While the predictive and learning control systems used in this study show promise in accurate motion control for a single actuator, alternative control methodology is required in many rehabilitation robotics applications. Impedance control, such as that presented in [27,28], uses force sensor measurements to determine actuator motion. This feedback system is required in active rehabilitation, in which a user applies force to the robot and the motion is assisted or resisted by the system. This would be impractical for the controllers used here to achieve in their current configuration, so they are not sufficient for every control need of a rehabilitation robot.

5. Conclusions

This study presents an intelligent control scheme designed to overcome the nonlinearity of PAMs, Model Predictive Control using PSO-based dynamic modelling, which was implemented on a single PAM setup to test for validity. Three other controllers which are popular in the field of rehabilitation robotics, ILC, PID, and PSO-PID, were also investigated for quantifiable comparison of their performance.

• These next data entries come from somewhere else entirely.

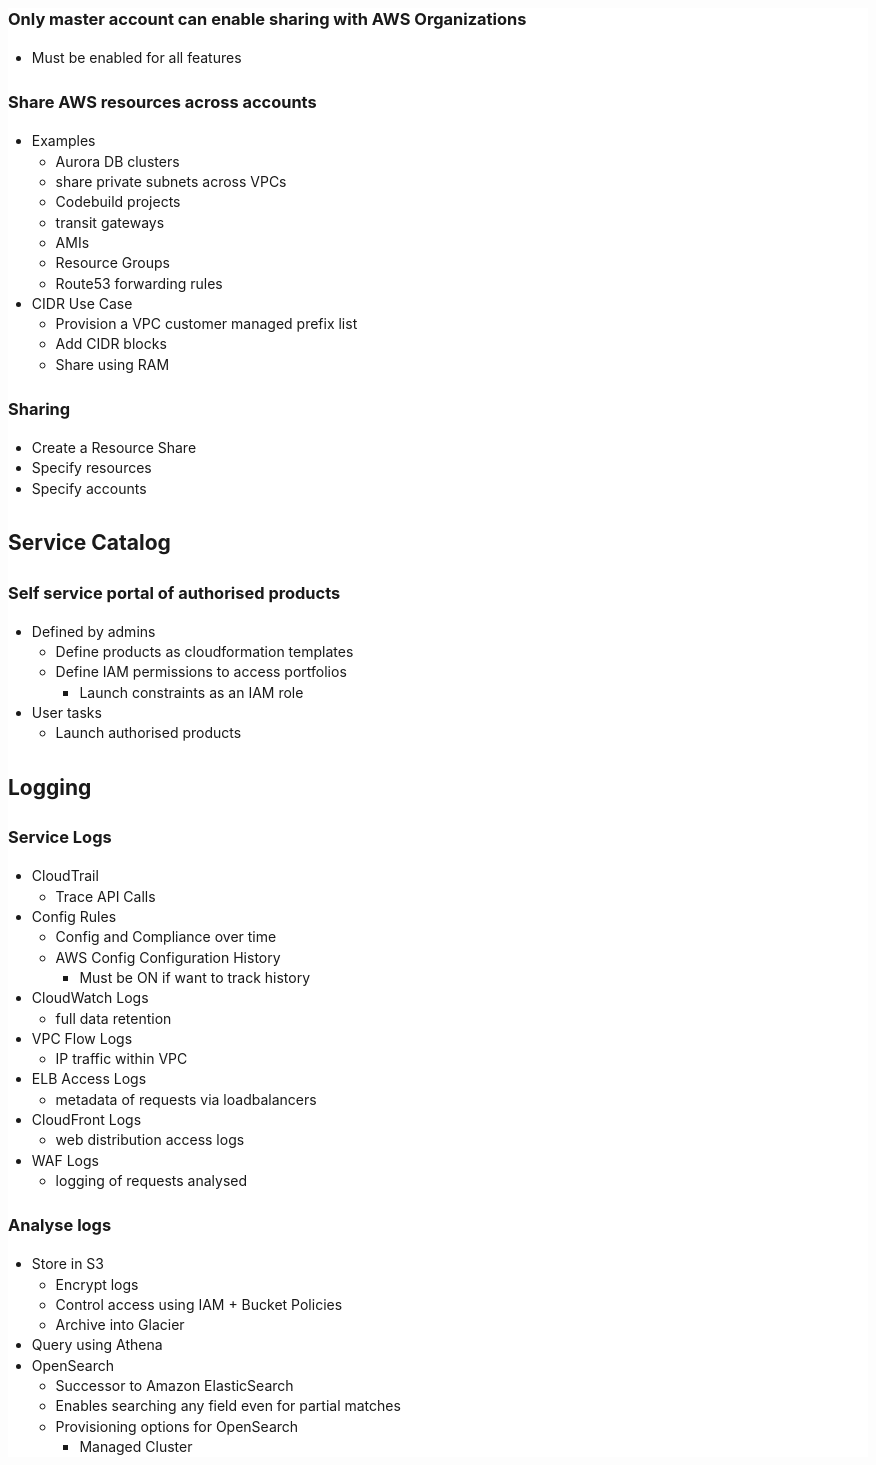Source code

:### Only master account can enable sharing with AWS Organizations
- Must be enabled for all features
### Share AWS resources across accounts
- Examples
  - Aurora DB clusters
  - share private subnets across VPCs
  - Codebuild projects
  - transit gateways
  - AMIs
  - Resource Groups
  - Route53 forwarding rules
- CIDR Use Case
  - Provision a VPC customer managed prefix list
  - Add CIDR blocks
  - Share using RAM
### Sharing
- Create a Resource Share
- Specify resources
- Specify accounts
## Service Catalog
### Self service portal of authorised products
- Defined by admins
  - Define products as cloudformation templates
  - Define IAM permissions to access portfolios
    - Launch constraints as an IAM role
- User tasks
  - Launch authorised products
## Logging
### Service Logs
- CloudTrail
  - Trace API Calls
- Config Rules
  - Config and Compliance over time
  - AWS Config Configuration History
    - Must be ON if want to track history
- CloudWatch Logs
  - full data retention
- VPC Flow Logs
  - IP traffic within VPC
- ELB Access Logs
  - metadata of requests via loadbalancers
- CloudFront Logs
  - web distribution access logs
- WAF Logs
  - logging of requests analysed
### Analyse logs
- Store in S3
  - Encrypt logs
  - Control access using IAM + Bucket Policies
  - Archive into Glacier
- Query using Athena
- OpenSearch
  - Successor to Amazon ElasticSearch
  - Enables searching any field even for partial matches
  - Provisioning options for OpenSearch
    - Managed Cluster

An experiment scheme was designed to test the behaviour of each control scheme under conditions, as would be required in a rehabilitation setting. Displacement of the PAM was measured for each different experiment setpoint and external loading under each of the four control schemes, and the displacement error calculated and compared. Based on these comparisons, it was found that the PID controller performed worst in terms of error magnitude and response time, with undesirable oscillating behaviour in many cases, which was worsened by the addition of weights. Optimised parameters using PSO slightly improved the error values and response times but did not remove the oscillations. The ILC reached a steady state after learning for four iterations in each experiment, with smoother motion and smaller error values than PID. Performance was also not inhibited by external loading, and changes to the setpoint and external loading during motion were accounted for in the next learning iteration. Response time was still slow, however, and the algorithm was incapable of adjusting to changes in frequency. The MPC had the best performance, with smooth motion during all experiments and the overall lowest error values. The prediction algorithm allowed motion in advance of changing setpoints and maintained low error values after changes as well. Due to the method of model generation for the MPC and the lack of feedback, the algorithm was unable to adjust for external loads, and error values were negatively affected by weights.

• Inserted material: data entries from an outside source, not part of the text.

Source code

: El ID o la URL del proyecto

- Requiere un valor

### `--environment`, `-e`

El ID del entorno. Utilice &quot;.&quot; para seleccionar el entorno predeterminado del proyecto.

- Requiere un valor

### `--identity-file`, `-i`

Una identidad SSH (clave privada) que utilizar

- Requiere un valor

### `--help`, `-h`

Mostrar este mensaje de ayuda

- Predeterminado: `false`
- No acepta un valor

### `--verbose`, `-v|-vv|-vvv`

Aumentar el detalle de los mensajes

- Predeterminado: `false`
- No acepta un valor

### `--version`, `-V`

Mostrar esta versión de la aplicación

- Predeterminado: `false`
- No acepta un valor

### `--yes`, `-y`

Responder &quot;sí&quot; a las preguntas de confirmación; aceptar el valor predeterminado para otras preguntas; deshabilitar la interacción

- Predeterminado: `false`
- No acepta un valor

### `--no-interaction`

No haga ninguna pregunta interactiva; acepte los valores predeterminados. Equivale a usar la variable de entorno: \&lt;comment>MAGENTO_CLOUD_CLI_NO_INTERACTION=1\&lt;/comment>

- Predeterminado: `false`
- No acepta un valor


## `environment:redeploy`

The results gained in this study prove conclusively that machine intelligence can greatly improve the performance of control systems for PAMs in terms of tracking accuracy, response time, and motion smoothness. Both learning and predictive control methods show excellent performance in most scenarios. Despite being a standard implementation of learning control, the ILC algorithm used in this study showed rapid convergence to accurate motion as well as the ability to sufficiently reject external load and disturbance. The use of additional learning parameters and robust elements could further improve its performance. The predictive nature of MPC especially shows promise as it mitigates many issues which arise in controlling complex actuators like PAMs, including lagging behind the setpoint caused by a limited flow rate of air into the actuator, and the PAM’s tendency to oscillate about setpoint values as it repeatedly attempts to over-adjust. These preliminary results suggest that this implementation of MPC is suitable for further study and future application to a PAM-driven rehabilitation robot. It could also be suitable for other robotics applications, such as in more complex actuator arrangements [29]; however, this is outside the scope of the current research. The overall performance of MPC depends heavily on the accuracy of the model used, and as such a more accurate dynamic model of the PAM would further improve the controller’s performance.